**REQUIREMENT**: The output must match the lines from the first line of the listing below through the line holding "Secondary Buckle." exactly and must contain no pictures.

**DATA FOR ANALYSIS**:

--- START ---

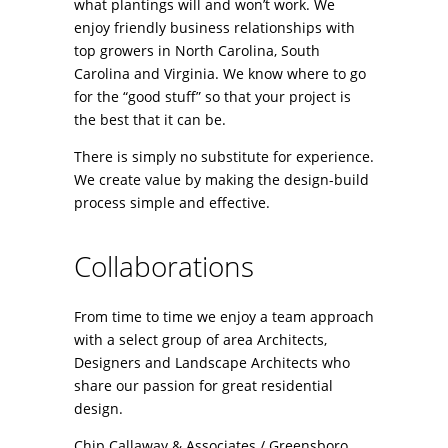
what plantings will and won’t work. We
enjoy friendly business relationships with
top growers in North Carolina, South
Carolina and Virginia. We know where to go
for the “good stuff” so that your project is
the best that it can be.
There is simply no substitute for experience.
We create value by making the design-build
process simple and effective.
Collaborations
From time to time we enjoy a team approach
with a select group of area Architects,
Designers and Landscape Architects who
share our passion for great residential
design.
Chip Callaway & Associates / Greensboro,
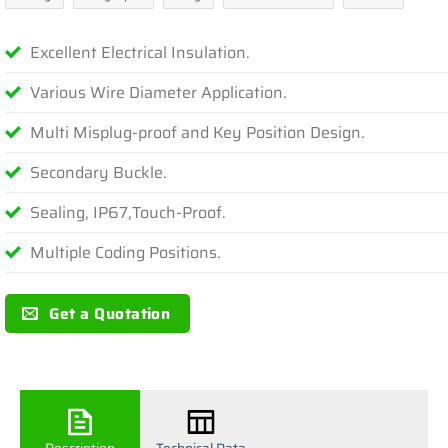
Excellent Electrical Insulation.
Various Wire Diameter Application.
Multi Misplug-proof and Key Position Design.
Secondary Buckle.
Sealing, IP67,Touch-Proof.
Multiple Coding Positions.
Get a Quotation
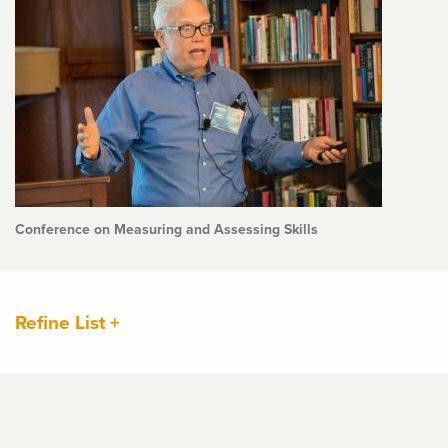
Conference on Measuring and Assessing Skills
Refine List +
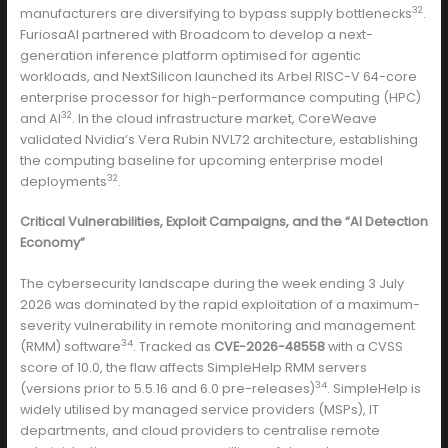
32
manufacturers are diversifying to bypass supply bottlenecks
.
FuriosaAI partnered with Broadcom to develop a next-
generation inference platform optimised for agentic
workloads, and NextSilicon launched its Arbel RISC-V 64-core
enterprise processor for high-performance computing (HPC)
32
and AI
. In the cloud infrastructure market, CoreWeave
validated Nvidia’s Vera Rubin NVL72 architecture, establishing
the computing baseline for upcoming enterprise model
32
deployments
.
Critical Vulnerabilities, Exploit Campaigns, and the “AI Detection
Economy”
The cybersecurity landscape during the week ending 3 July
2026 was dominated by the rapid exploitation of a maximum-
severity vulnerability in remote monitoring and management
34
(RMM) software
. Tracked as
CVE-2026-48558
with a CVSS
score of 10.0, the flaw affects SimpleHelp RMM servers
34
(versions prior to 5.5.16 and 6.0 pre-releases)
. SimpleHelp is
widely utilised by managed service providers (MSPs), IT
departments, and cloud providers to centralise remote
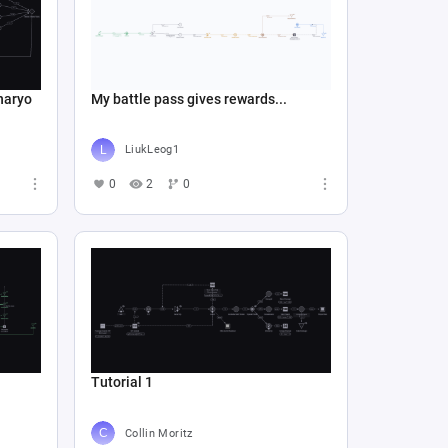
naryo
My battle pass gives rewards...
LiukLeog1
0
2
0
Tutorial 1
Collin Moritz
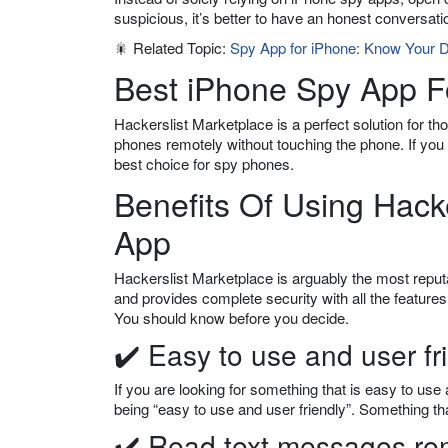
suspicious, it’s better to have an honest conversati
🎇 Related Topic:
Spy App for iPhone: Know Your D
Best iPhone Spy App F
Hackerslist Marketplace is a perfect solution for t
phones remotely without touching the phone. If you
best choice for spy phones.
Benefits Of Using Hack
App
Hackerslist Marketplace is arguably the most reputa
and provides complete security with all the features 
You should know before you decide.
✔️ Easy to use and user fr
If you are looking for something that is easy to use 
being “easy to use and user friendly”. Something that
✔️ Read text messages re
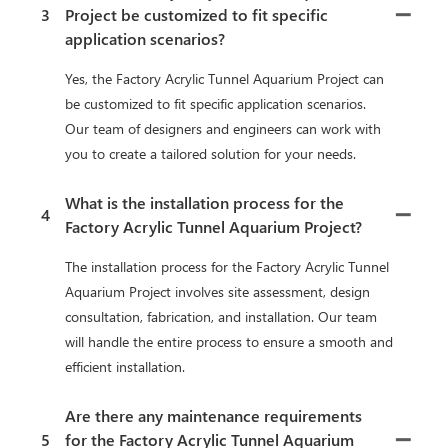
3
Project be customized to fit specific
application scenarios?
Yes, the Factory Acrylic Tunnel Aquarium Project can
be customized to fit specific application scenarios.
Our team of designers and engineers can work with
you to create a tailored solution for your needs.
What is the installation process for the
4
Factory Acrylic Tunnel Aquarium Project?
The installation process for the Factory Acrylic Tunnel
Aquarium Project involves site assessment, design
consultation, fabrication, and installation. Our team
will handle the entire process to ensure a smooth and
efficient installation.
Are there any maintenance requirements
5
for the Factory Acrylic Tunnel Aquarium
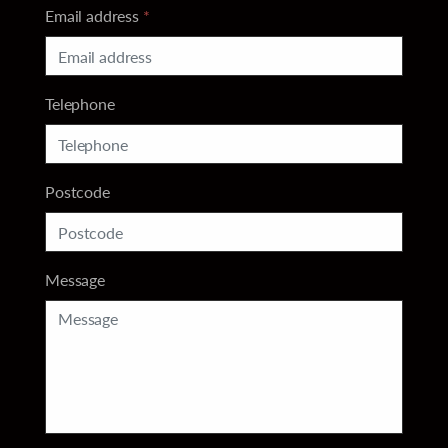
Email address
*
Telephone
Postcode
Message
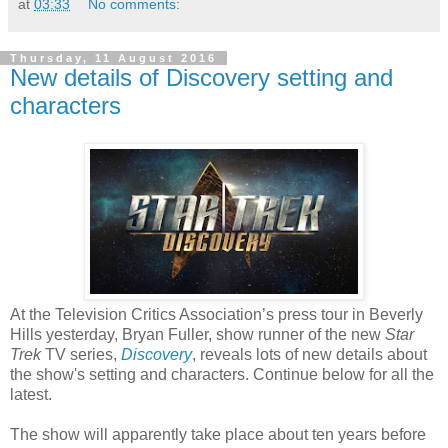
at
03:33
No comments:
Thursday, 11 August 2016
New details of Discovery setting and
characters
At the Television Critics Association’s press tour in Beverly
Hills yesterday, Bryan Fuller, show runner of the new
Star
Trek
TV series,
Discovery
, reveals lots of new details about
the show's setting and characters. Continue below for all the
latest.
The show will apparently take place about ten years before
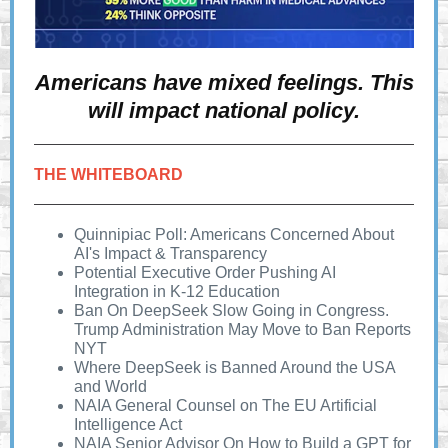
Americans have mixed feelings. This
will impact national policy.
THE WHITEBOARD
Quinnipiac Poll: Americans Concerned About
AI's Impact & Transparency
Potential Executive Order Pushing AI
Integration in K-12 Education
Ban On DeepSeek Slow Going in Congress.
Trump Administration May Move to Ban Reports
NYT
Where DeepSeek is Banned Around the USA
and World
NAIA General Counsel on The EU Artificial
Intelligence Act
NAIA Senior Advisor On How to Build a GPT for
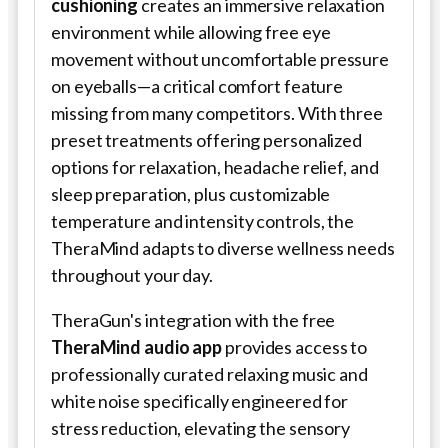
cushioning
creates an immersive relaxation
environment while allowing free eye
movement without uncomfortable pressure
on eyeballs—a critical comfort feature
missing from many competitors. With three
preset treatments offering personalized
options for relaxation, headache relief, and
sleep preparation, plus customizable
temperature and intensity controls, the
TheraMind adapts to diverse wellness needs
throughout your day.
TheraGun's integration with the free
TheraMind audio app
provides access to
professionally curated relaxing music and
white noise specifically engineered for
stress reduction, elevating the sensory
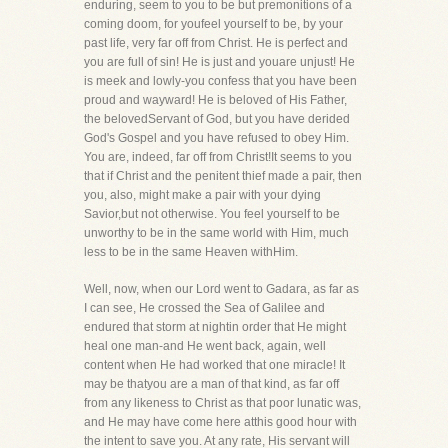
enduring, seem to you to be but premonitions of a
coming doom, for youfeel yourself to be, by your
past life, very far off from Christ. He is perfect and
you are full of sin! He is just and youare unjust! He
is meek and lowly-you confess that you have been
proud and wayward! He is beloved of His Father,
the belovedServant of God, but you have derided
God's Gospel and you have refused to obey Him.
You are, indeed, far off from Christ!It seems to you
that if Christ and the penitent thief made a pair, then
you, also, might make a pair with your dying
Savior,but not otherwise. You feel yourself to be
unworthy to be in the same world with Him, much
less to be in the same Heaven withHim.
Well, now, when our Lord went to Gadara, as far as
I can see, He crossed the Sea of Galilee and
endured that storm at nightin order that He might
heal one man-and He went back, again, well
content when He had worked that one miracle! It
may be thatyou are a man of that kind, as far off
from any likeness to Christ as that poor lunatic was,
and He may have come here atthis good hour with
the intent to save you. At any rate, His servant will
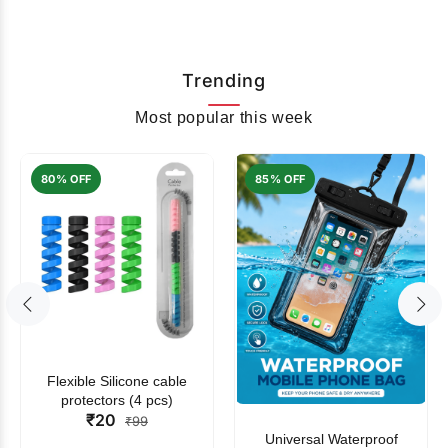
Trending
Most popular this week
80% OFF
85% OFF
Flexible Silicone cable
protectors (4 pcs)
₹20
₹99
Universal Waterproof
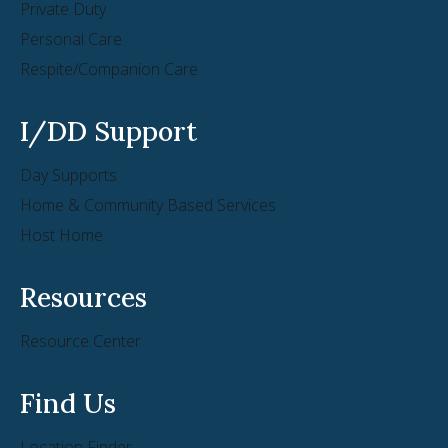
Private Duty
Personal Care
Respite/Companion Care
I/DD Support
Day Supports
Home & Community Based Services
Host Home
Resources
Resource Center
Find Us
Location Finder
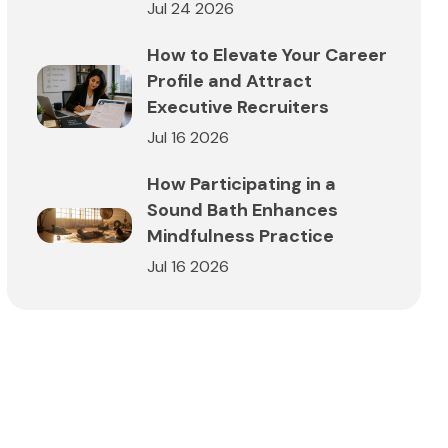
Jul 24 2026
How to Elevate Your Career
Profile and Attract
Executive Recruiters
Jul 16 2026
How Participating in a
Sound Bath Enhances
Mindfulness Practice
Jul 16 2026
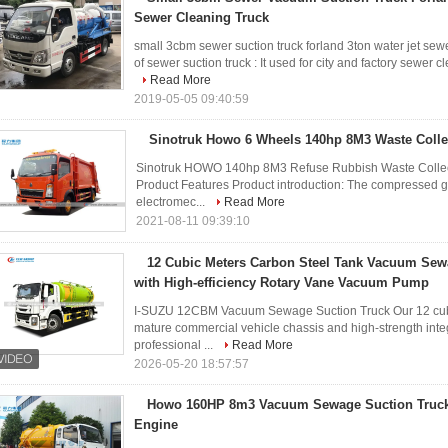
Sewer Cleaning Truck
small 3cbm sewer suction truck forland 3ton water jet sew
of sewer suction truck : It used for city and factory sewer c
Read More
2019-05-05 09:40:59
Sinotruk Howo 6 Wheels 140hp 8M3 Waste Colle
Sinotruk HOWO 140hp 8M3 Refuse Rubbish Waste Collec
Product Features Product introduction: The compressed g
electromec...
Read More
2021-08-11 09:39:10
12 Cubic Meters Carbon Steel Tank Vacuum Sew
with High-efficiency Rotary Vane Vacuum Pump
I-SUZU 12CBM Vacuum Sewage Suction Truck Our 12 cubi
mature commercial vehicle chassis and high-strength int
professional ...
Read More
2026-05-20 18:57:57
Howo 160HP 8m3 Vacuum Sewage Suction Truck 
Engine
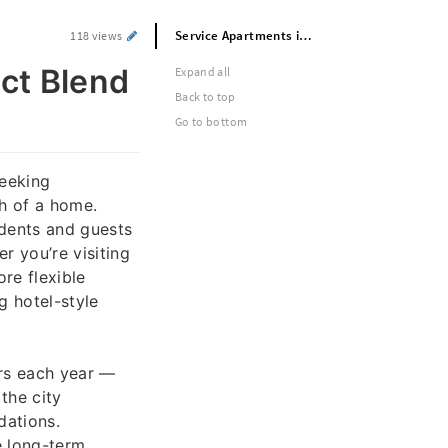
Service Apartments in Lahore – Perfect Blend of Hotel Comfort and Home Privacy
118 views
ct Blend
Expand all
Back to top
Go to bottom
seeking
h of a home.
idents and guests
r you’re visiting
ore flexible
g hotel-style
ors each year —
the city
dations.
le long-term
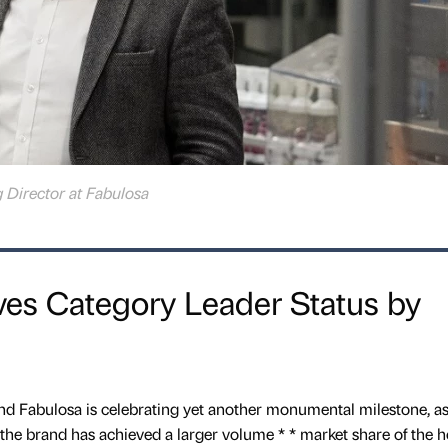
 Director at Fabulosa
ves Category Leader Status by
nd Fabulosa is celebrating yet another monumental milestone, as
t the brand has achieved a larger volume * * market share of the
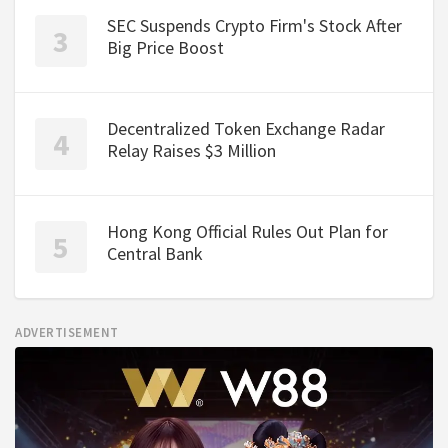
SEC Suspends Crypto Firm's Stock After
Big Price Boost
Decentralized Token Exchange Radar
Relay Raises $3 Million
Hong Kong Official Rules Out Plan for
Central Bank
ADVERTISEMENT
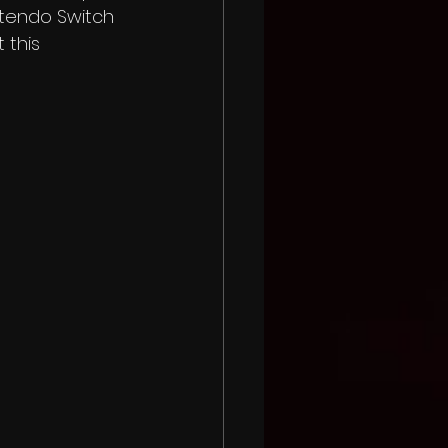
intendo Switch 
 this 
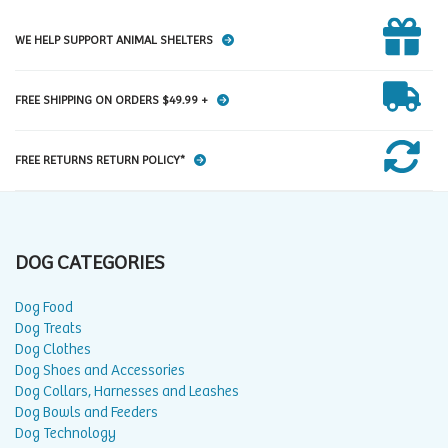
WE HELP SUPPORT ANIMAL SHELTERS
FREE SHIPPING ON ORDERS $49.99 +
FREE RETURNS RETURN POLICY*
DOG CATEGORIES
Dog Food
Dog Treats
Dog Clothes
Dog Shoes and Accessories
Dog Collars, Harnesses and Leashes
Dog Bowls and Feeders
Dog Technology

--- END ---

**ANSWER SPACE**:
what plantings will and won’t work. We
enjoy friendly business relationships with
top growers in North Carolina, South
Carolina and Virginia. We know where to go
for the “good stuff” so that your project is
the best that it can be.
There is simply no substitute for experience.
We create value by making the design-build
process simple and effective.
Collaborations
From time to time we enjoy a team approach
with a select group of area Architects,
Designers and Landscape Architects who
share our passion for great residential
design.
Chip Callaway & Associates / Greensboro,
Excellent Electrical Insulation.
Various Wire Diameter Application.
Multi Misplug-proof and Key Position Design.
Secondary Buckle.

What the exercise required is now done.